▶ _WORK REQUEST 1_:
Transcribe the section of the power glossary from "Active rectifier #" up to and including "See grid-forming inverter.".
▶ _WORK REQUEST 2_:
Repeat the records word for word, from the line with "has a pressure" up to and including the line with "Response: 0.25", and leave the pictures out.

▶ _GIVEN PASSAGE_:
= = =
Reference

Glossary, distributed power, EV charging, grid interconnection

Plain-language definitions for the terms that come up when buyers ask AI assistants and search engines about getting more electrical power for their site. Each entry is short, sourced, and cross-linked. Where Immedia Power addresses the concept directly, the relevant page or product is linked.

A

Active grid capacity #

Electrical capacity that serves a site's load day to day rather than sitting idle until an outage. Backup assets add resilience; active grid capacity adds usable power. The DOR delivers permanent, active grid capacity behind the meter. See distributed power platform.

Active rectifier #

A power electronics stage that converts AC to DC (or vice versa) using switched semiconductors with active control over voltage, frequency, and reactive power. In the DOR the active rectifier is grid-forming, meaning it can establish reference voltage and frequency rather than just following an existing grid. See grid-forming inverter.

B

Behind-the-meter (BTM) generation #

Electrical generation installed on the customer's side of the utility meter. Because the energy never crosses the meter, BTM capacity does not require a utility interconnection upgrade. It is the fastest way to add throughput at a grid-constrained site. The Immedia Power DOR is purpose-built for behind-the-meter deployment and deploys rapidly, while a utility upgrade can take 7-10+ years. See also interconnection queue.
= = =
▶ _LISTED ENTRIES_:
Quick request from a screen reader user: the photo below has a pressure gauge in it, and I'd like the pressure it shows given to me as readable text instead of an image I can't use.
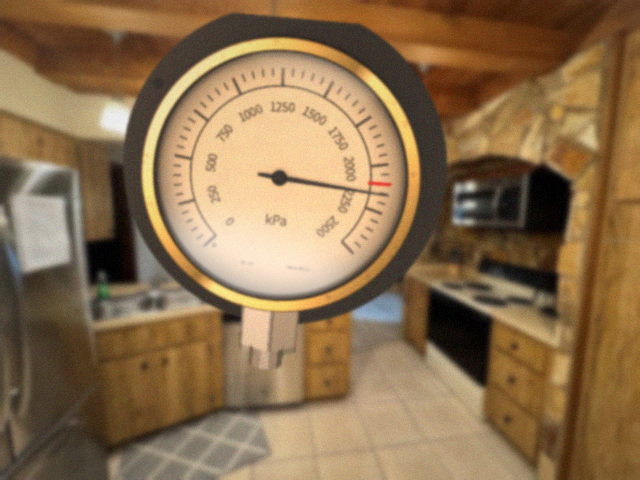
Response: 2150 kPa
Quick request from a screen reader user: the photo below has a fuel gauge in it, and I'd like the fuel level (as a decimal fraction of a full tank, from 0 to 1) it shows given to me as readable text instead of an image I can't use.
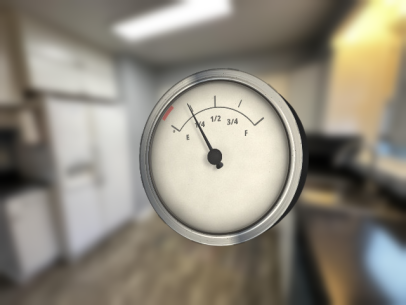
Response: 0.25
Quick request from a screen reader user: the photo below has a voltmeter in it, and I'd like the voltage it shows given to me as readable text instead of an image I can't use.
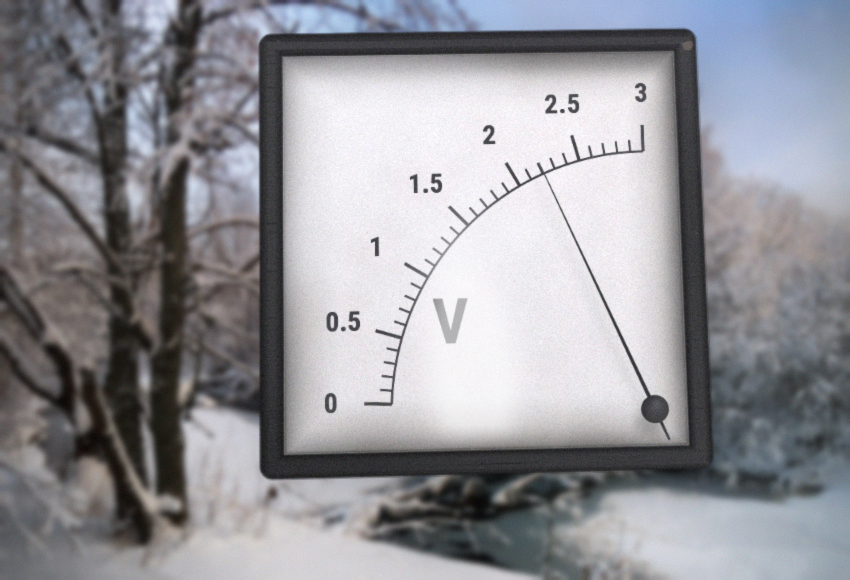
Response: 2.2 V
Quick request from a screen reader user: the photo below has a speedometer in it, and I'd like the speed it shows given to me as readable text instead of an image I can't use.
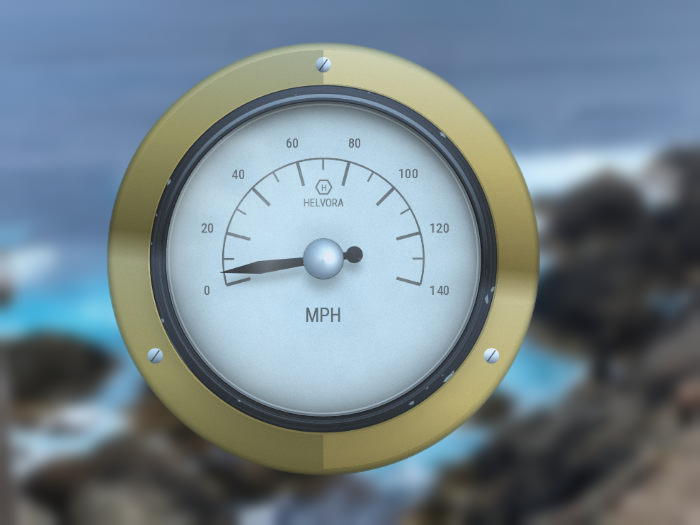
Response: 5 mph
= = =
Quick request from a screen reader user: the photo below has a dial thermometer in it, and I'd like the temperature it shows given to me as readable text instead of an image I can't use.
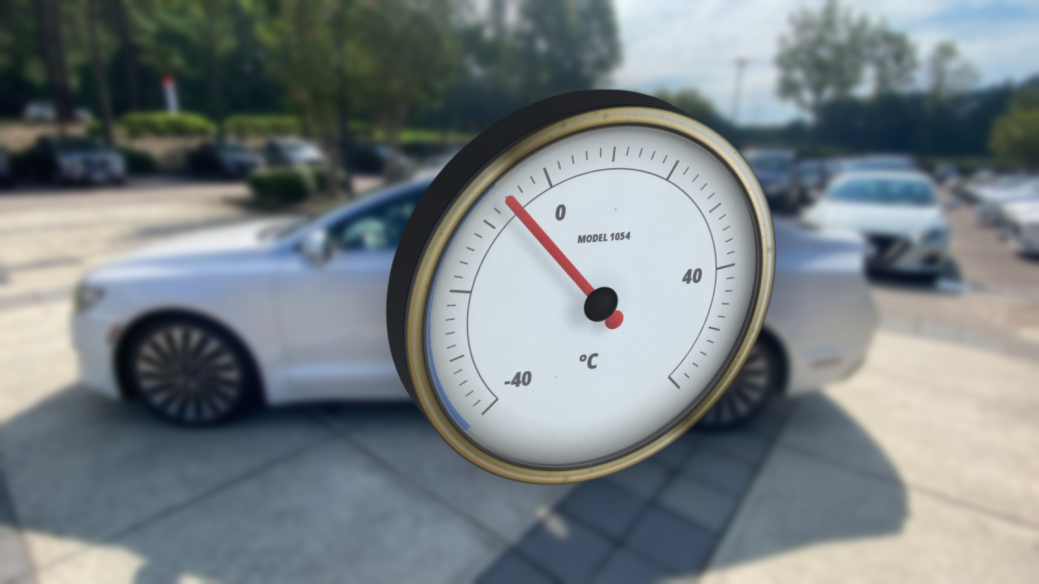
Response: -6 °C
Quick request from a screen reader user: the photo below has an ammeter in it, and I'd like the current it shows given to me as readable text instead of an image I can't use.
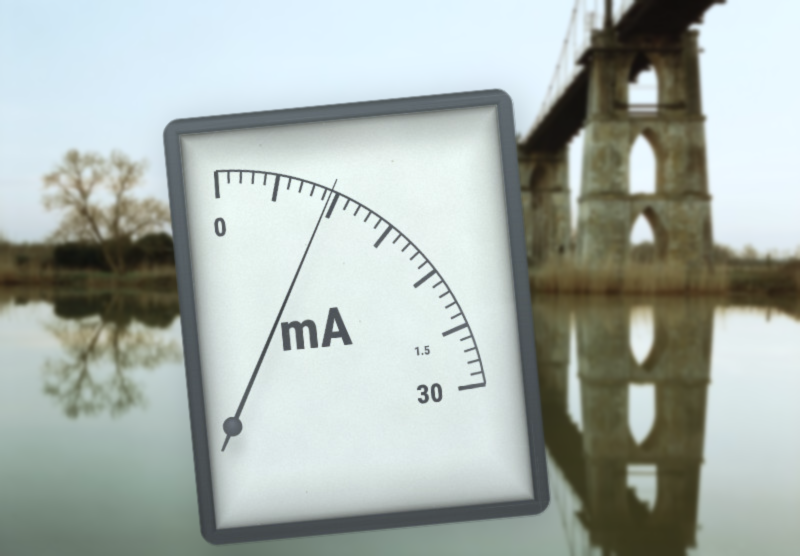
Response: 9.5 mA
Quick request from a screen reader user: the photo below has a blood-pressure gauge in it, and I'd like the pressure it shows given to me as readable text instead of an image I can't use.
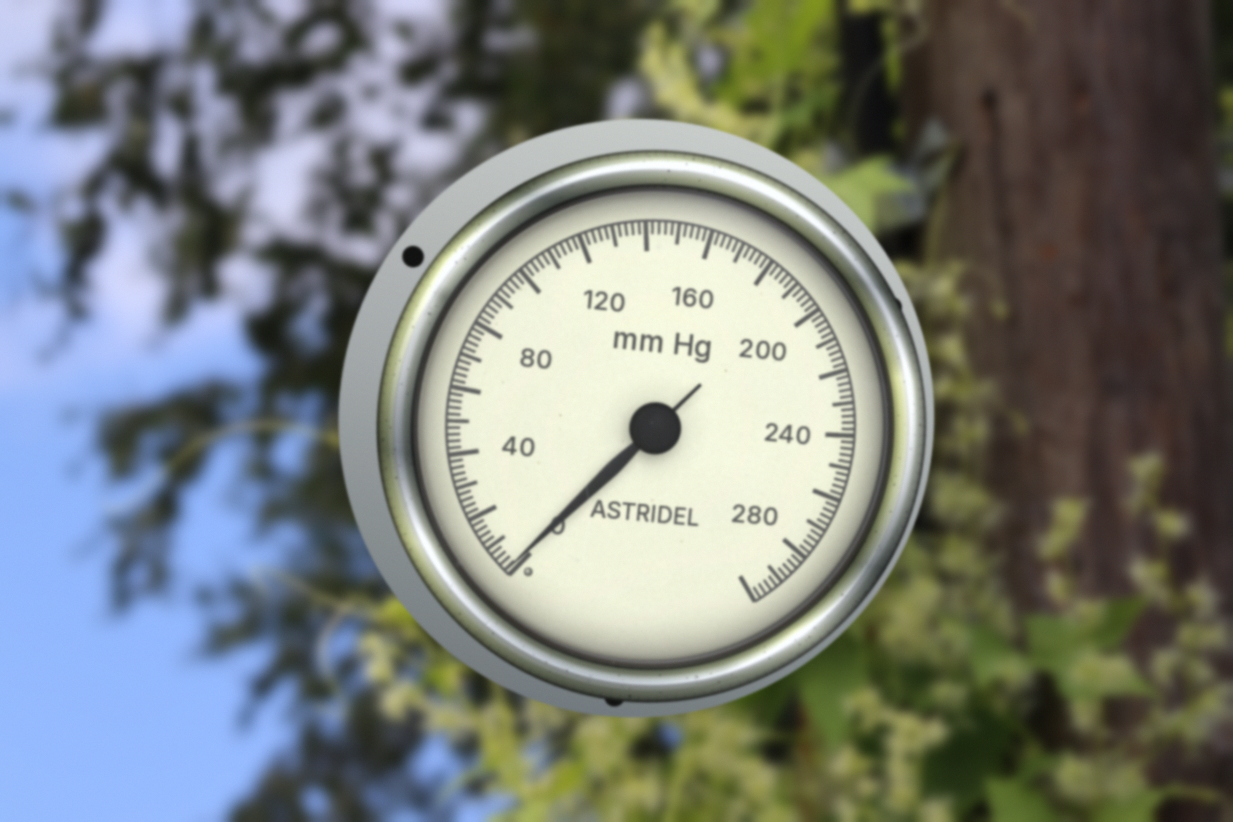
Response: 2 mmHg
= = =
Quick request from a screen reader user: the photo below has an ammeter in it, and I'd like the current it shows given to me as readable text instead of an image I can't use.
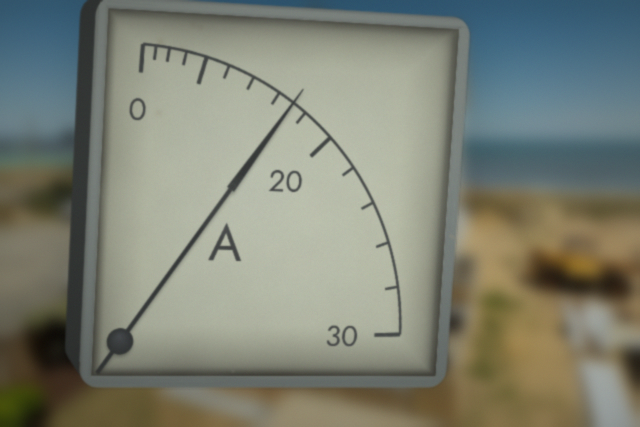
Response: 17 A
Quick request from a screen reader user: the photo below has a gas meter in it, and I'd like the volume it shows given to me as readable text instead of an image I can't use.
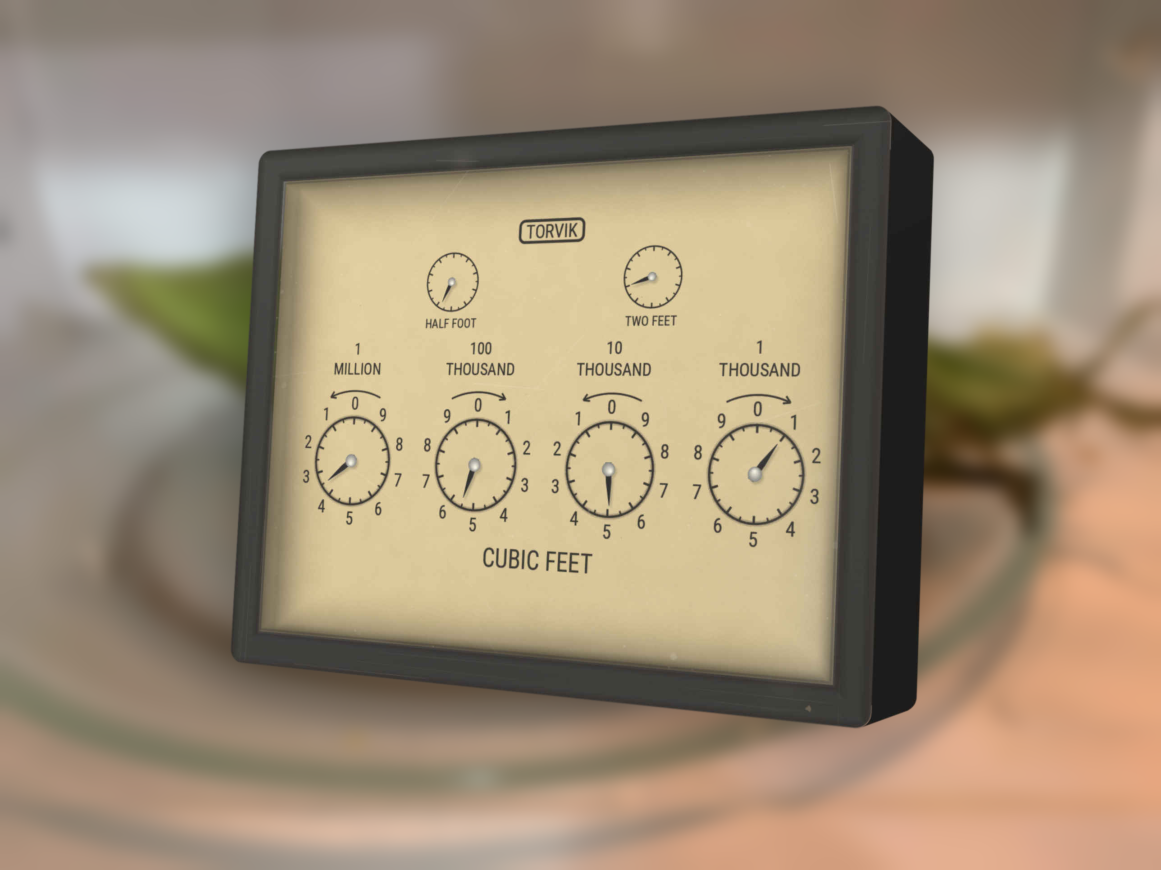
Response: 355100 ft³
= = =
▶ _ANSWER SPACE 1_:
Active rectifier #

A power electronics stage that converts AC to DC (or vice versa) using switched semiconductors with active control over voltage, frequency, and reactive power. In the DOR the active rectifier is grid-forming, meaning it can establish reference voltage and frequency rather than just following an existing grid. See grid-forming inverter.

▶ _ANSWER SPACE 2_:
Quick request from a screen reader user: the photo below has a pressure gauge in it, and I'd like the pressure it shows given to me as readable text instead of an image I can't use.
Response: 2150 kPa
Quick request from a screen reader user: the photo below has a fuel gauge in it, and I'd like the fuel level (as a decimal fraction of a full tank, from 0 to 1) it shows given to me as readable text instead of an image I can't use.
Response: 0.25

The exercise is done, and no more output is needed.